Money from honey sales helps pay for research into health problems afflicting honey bees, problems such as a mite infestation that threatened to devastate the state's beekeeping industry in the mid-1980s.

Back then scientists introduced a strand of mite-resistant bees to the state's commercial queen stock. And the U.S. Department of Agriculture and the Environmental Protection Agency began pesticide testing of new products to treat bees, said Jim Alderman, Jr., an inspector for the Florida Department of Agriculture.

Money from the sale of honey goes to research at the University of Florida as well as the USDA, Alderman said.

The hives at Upper Tampa Bay Park are kept far enough off the beaten path to discourage parkgoers from wandering too close to them.

"There are signs up warning the public not to approach, mainly because we don't want anybody to get stung," Alderman said.

However, honey bees are gentle and only sting when they feel their life is threatened, Alderman said.

"They don't want to commit suicide," he said. "They're very reluctant to sting and most people get stung when (the bees) get trapped in their hair, or in their clothing."

In the event that you are stung it's best to quickly scratch the stinger off with a fingernail or a card in a raking motion that stops the venom from flowing, Alderman said.

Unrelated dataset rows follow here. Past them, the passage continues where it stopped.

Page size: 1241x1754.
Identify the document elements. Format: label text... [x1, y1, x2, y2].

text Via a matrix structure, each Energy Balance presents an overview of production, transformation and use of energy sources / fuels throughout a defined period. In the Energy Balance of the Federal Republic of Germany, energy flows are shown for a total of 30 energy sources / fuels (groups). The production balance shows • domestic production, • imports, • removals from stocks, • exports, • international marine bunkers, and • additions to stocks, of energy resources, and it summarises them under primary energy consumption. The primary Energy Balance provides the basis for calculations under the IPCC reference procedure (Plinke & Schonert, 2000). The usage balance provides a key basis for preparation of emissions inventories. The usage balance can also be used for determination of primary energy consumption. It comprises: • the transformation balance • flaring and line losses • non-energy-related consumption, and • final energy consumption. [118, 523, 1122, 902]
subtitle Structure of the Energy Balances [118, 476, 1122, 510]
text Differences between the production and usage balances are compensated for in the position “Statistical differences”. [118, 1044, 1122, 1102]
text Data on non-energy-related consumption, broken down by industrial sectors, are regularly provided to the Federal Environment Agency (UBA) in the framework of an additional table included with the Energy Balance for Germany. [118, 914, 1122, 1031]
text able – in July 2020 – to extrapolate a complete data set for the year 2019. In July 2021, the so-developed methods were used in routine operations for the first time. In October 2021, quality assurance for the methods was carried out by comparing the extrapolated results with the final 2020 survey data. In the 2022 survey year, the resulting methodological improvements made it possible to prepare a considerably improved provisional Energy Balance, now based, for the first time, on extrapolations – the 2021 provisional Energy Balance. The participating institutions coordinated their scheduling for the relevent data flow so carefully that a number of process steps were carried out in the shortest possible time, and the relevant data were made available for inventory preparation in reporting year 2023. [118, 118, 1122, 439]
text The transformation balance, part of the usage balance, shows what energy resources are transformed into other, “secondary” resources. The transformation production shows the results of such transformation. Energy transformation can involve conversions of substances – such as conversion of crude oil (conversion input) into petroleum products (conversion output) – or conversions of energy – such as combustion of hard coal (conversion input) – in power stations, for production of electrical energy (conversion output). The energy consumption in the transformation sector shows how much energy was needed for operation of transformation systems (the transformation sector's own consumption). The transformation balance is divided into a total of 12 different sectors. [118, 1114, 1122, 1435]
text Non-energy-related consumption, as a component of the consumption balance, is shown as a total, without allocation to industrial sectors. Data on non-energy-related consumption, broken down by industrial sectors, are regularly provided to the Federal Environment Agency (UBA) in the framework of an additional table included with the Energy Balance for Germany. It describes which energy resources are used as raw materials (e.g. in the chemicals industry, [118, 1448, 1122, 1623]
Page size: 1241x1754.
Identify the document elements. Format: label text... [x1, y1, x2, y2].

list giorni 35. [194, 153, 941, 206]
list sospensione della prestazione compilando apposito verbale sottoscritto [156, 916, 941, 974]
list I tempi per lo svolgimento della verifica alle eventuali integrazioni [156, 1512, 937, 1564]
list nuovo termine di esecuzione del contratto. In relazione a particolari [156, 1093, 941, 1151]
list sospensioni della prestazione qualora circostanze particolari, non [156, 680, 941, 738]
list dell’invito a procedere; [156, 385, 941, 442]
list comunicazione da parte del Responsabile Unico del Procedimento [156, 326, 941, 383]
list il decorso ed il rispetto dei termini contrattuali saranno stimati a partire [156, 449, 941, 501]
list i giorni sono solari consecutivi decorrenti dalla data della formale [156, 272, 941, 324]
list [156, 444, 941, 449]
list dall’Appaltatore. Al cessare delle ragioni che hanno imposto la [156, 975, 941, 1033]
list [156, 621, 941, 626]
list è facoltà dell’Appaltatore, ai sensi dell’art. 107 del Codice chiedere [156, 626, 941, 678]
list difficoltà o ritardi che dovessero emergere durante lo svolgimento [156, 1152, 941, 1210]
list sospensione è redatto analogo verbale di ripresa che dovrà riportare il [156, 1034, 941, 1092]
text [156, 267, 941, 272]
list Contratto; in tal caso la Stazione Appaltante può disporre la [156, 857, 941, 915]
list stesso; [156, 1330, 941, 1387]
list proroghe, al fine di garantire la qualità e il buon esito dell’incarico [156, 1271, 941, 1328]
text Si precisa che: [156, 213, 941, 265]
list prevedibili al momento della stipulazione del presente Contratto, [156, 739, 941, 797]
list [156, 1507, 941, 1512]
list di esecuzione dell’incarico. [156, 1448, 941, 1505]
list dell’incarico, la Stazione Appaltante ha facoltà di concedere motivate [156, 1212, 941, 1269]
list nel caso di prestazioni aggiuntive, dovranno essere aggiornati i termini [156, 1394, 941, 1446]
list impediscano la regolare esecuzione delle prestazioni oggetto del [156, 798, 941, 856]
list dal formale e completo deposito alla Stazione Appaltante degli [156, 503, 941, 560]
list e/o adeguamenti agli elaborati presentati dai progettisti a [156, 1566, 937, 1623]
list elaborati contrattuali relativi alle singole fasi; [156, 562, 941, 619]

Pulling the stinger out injects the venom into the skin.

Bee stings are harmless to most people, and unless a person is allergic, most can withstand 10 stings per pound of body weight, he said.

"I've worked with bees for the state for 11 years, and its either been due to weather or the fact that the bees were dropped off the truck that I got several stings," Alderman said. "Most bees in the state have bloodlines that are bred for gentleness and honey production."

You can see bees at work at Upper Tampa Bay Park at an observation hive that was donated to the park. There about 10,000 bees are at work from the queen bee to the drones to the young bees emerging from the cells.

Beekeeping facts:

-- There were 34,845 acres of fruit and vegetable crops pollinated by honey bees in 1999.

-- Thirty-one percent of the state's growers reported using pollination services for their crops in the past five years.

-- Growers using bees said they noticed an increase in yield between 20 and 62 percent, depending on the crop.

-- The value of honey bee pollination to growers in Florida was estimated at $26.4-million in 1999. Nationwide, $14.6-billion.

-- Florida has approximately 1,500 hobbyist beekeepers, having five or fewer "backyard" colonies. Also present in the state are 700 commercial or sideline beekeepers.

-- More than 75,000 honey bee colonies have been lost over the past five years, mostly due to exotic pests.